To start the meal, oysters and champagne. For the main course, what else but turkey with a Victorian stuffing plus an abundance of side dishes and for dessert, pumpkin pie, with a twist. VICTORIAN STUFFING
(Enough for 10 to 13 pound turkey) 1 pound loaf unsliced white bread 1/2 of one pound loaf egg bread, unsliced 3/4 cup rye bread, torn in bits 1/4 pound butter 3 onions, finely chopped 1/3 large bunch of celery, chopped 3 ounces fresh mushrooms, sliced 1/3 of 12 ounce can chestnuts, drained ad broken in small pieces. 1/2 pound fresh sausage Turkey liver, diced Salt and pepper to taste Sage and thyme to taste 2 eggs 3 1/2 to 4 cups chicken broth
Cube white and egg bread into 1/2 inch cubes. Add rye. Place in large roasting pan and toast at 275 degrees until cubes are as dry as Melba toast; turn often. Melt butter, add onions, celery, including leaves. Cover and cook until onions are slightly golden. Add mushrooms and cook, covered, for 10 to 15 minutes. Add onion mixture to bread with chestnuts. Fry sausage until brown; drain off fat, reserving a little of the fat in which to cook the turkey liver. Cook turkey liver. Add sausage to stuffing mixture. Add turkey liver. Season with salt, pepper, sage and thyme. Beat eggs well; add. Carefully stir in chicken broth. Adjust seasonings and stuff turkey cavity and neck. DOROTHY'S CARROT CAKE
This is not served as a dessert, but as an accompaniment to the turkey.
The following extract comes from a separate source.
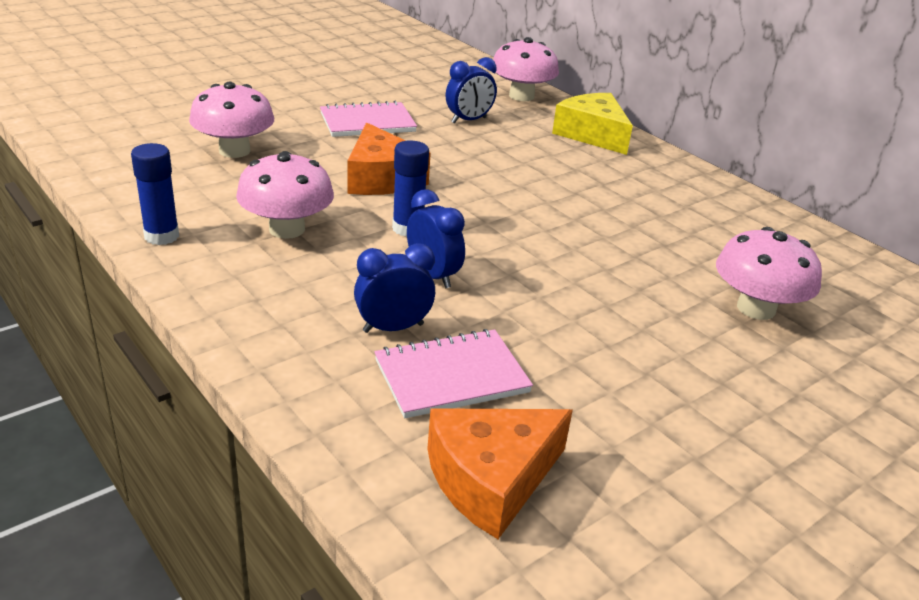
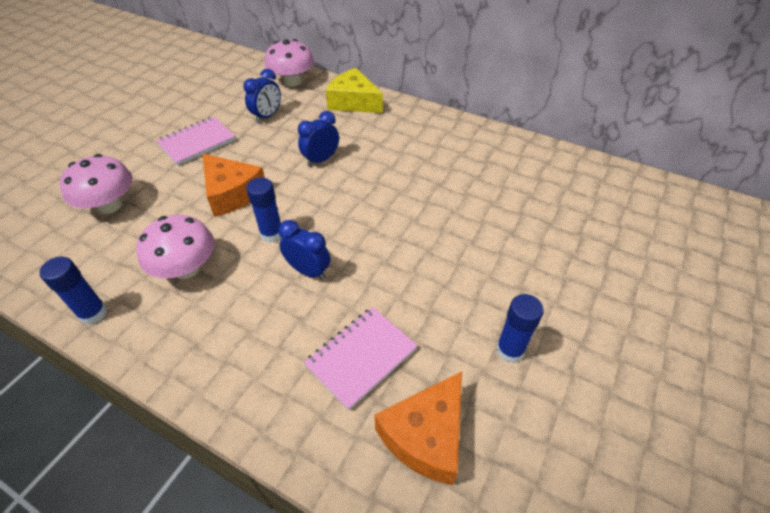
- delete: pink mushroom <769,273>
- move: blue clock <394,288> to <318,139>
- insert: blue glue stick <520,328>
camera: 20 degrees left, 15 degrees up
(8 servings) 1 cup shortening 1 cup dark brown sugar 1 teaspoon salt 1 tablespoon cold water 1 tablespoon lemon juice 1 tablespoon vanilla 2 eggs, separated 1 cup cooked mashed carrots 1 1/4 cups flour 1/2 teaspoon baking powder 1/2 teaspoon baking soda In large bowl thoroughly mix the shortening, sugar, salt, water, lemon juice, vanilla, beatne egg yolks, carrots, flour, baking powder and soda. Beat egg whites until stiff but not dry. Fold into batter. Spoon into greased 2-quart ring mold and bake at 350 degrees for one hour. Unmold to serve. Center may be filled with vegetables.
In order to have as little last-minute work as possible, most of the ingredients can be combined in advance. Omit the baking powder, soda and egg whites. Refrigerate the batter. To serve, allow batter to sit at room temperature 30 minutes. Stir in baking powder and soda and continue with directions. PUMPKIN APPLE PIE (8 servings) 1 cup cooked or canned pumpkin puree 1 cup applesauce 1/2 cup light brown sugar 3/4 teaspoon salt 1 1/2 teaspoons cinnamon 1 teaspoon nutmeg 1/2 teaspoon cloves 1/4 teaspoon ginger 4 eggs, well beaten 1/2 cup heavy cream 1/4 cup milk 9-inch unbaked pie shell
Combine the pumpkin, applesauce, sugar, salt, cinnamon, nutmeg, cloves and ginger. Blend in the eggs. Scald the cream and milk and then add slowly to pumpkin mixture. Mix throughly and pour into pie shell. Bake at 425 degrees for 45 to 50 minutes or until knife inserted in center comes out clean. Cool and chill. Garnish with whipped cream, if desired. CRANBERRY SALAD MOLD
(8 to 10 servings) 2 packages unflavored gelatin 3 cups orange juice 2 cups ground raw cranberries 2 oranges, seeded and ground 2 cups finely chopped celery 1 cup chopped walnuts 1/2 cup sugar Soften gelatin in 1/2 cup orange juice and dissolve over low heat. Remove from heat and stir in remaining juice. Chill until partially set. Combine cranberries, oranges, celery and walnuts and stir in sugar. When gelatin mixture is partially set, add cranberry mixture and pour into 8-cup mold. Chill until firm. Unmold to serve. HOT HERBED TOMATOES
(6 servings) 1 1/2 pints cherry tomatoes 6 tablespoons finely minced inion 1 large clove garlic, finely minced 6 tablespoons chopped parsley 1/3 teaspoon dried thyme 3/4 cup soft bread crumbs Dash pepper 6 tablespoons olive or salad oil
Stem tomatoes and wash; drain. Combine remaining ingredients; mix well. Arrange tomatoes in single layer in lightly oiled, shallow baking dish. Sprinkle bread crumb mixture over tomatoes. Refrigerate, if desired. To serve, return to room temperature and bake at 425 degrees for 6 to 8 minutes, or until tomatoes are softened.